On May 8, 2022, both teams were stunned to learn they were not selected for last year’s postseason — perhaps Notre Dame even more than the Blue Devils, given the Fighting Irish’s pair of head-to-head victories. A mere 386 days later, the ACC powers will meet Monday at Lincoln Financial Field with a national championship at stake.
The programs haven’t handled it identically, of course. But after rare postseason absences — Notre Dame’s first tournament miss since 2005, Duke’s first since 2006 — both are where they usually expect to be on Memorial Day.
“You can say last year gave us a little more edge, but realistically you come to a place like Duke because you want to play in these games on the last day,” Duke defenseman Kenny Brower said. “No matter what the circumstances of last year, this was still our goal to get to this point.”

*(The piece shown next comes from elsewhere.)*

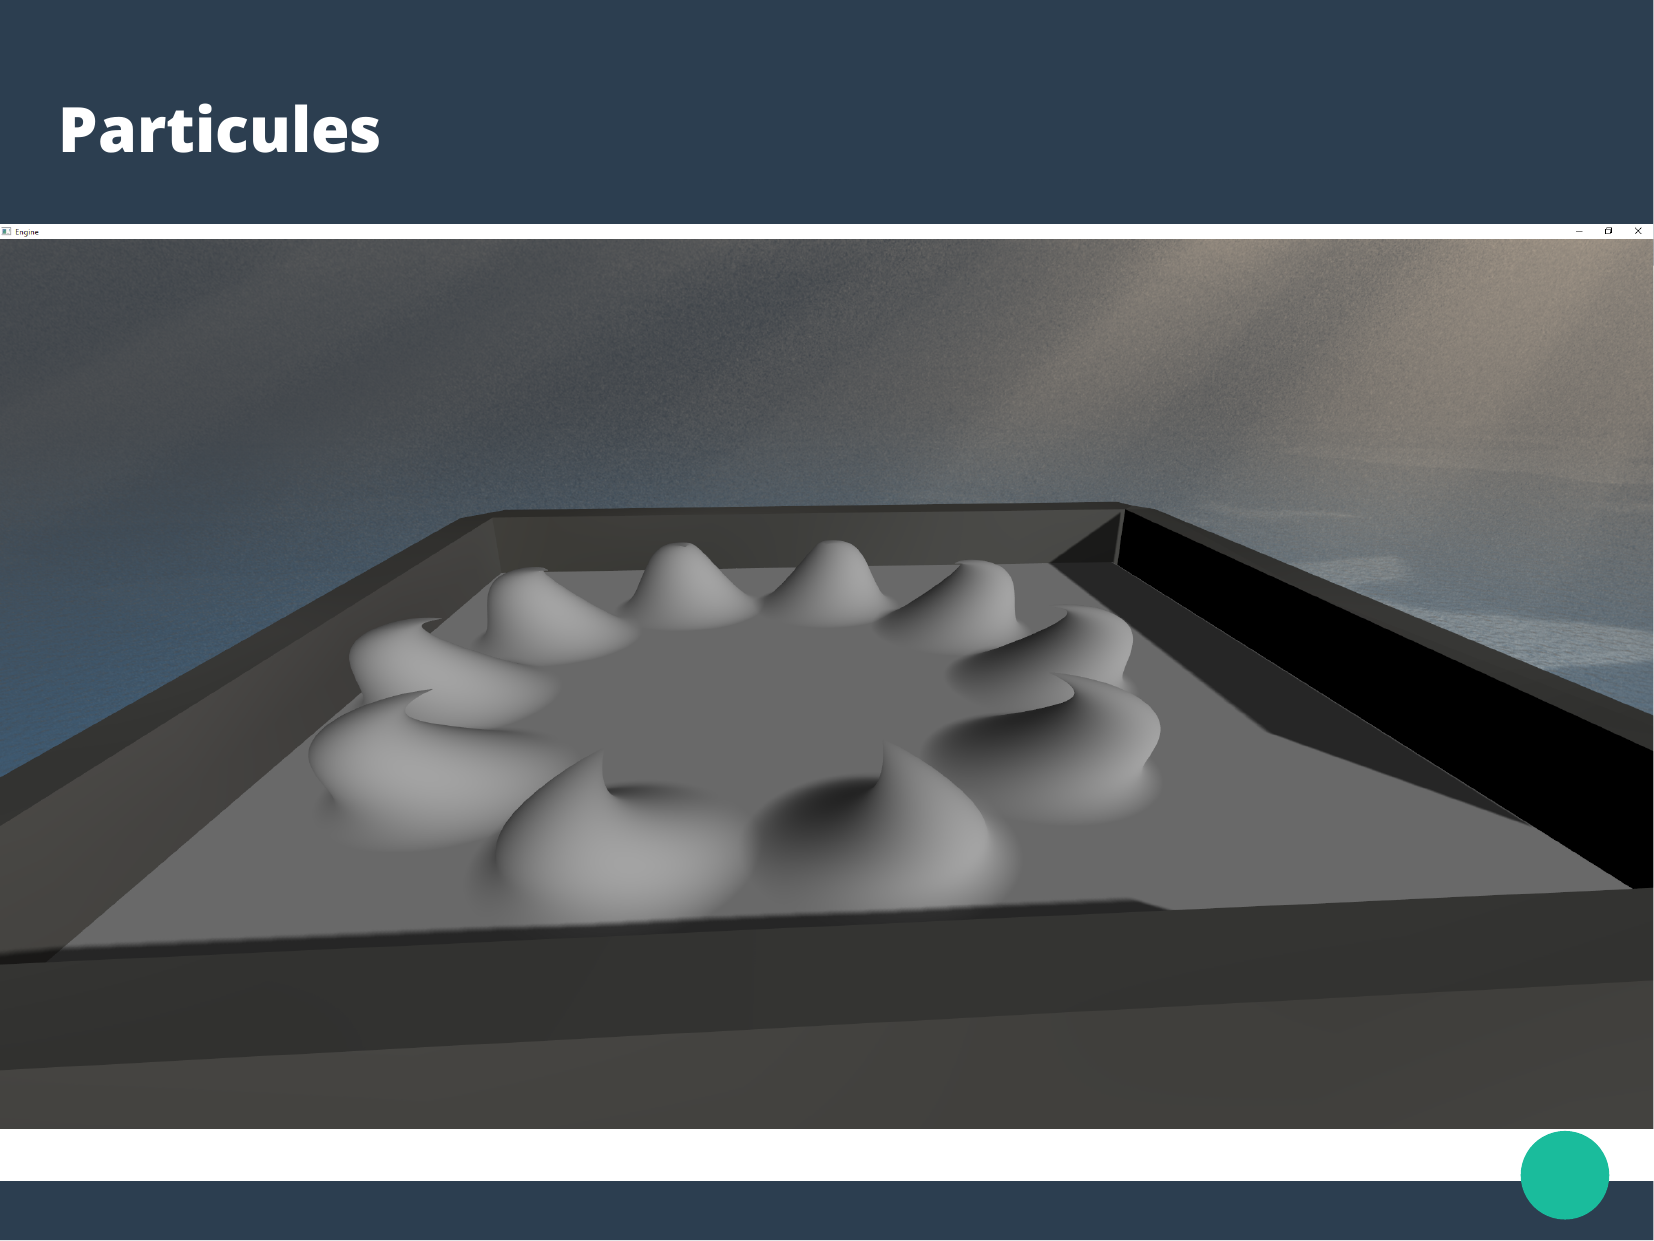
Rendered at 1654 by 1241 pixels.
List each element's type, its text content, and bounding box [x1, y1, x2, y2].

picture [0, 224, 1654, 1130]
title Particules [59, 49, 1595, 207]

While the top-seeded Blue Devils (16-2) never wanted last year’s exclusion to be the animating force of this season, the third-seeded Irish (13-2) have made little secret of how much incentive they derive from a hollow, empty experience last May.
That lingers even into the final day of this season — after Notre Dame plowed through everyone not named Virginia that it met in its first 14 games before it rallied past the Cavaliers 13-12 in overtime on Saturday.
“Since the fall, it’s kind of been the message we’ve been pushing,” said graduate student Griffin Westlin, who plays on Notre Dame’s man-up unit. “That’s what we’ve ridden on all year. It’s just two teams standing now, but in the back of our heads, we still have something to prove. It’s been a driving force all year and I don’t think that’s ever going to stop until we get exactly what we’re looking for here.”
That would be the program’s first national title, a feat that’s been within reach a few times over the years, only for the Irish’s postseason nemesis — Duke — to continue to get in the way.
It is apt, then, that Notre Dame would have to go through the same opponent that denied it in the 2010 and 2014 national title games to finally take its victory lap on a Monday in late May.
Both of those setbacks were close-but-not-quite setbacks for the Irish. In 2010, Duke long pole CJ Costabile won the opening faceoff of overtime, raced down and scored to secure a 6-5 victory. Four years later, got Jordan Wolfed on the last day of the season as the Duke senior dropped two goals and four assists in his final college game as the Blue Devils earned an 11-9 victory.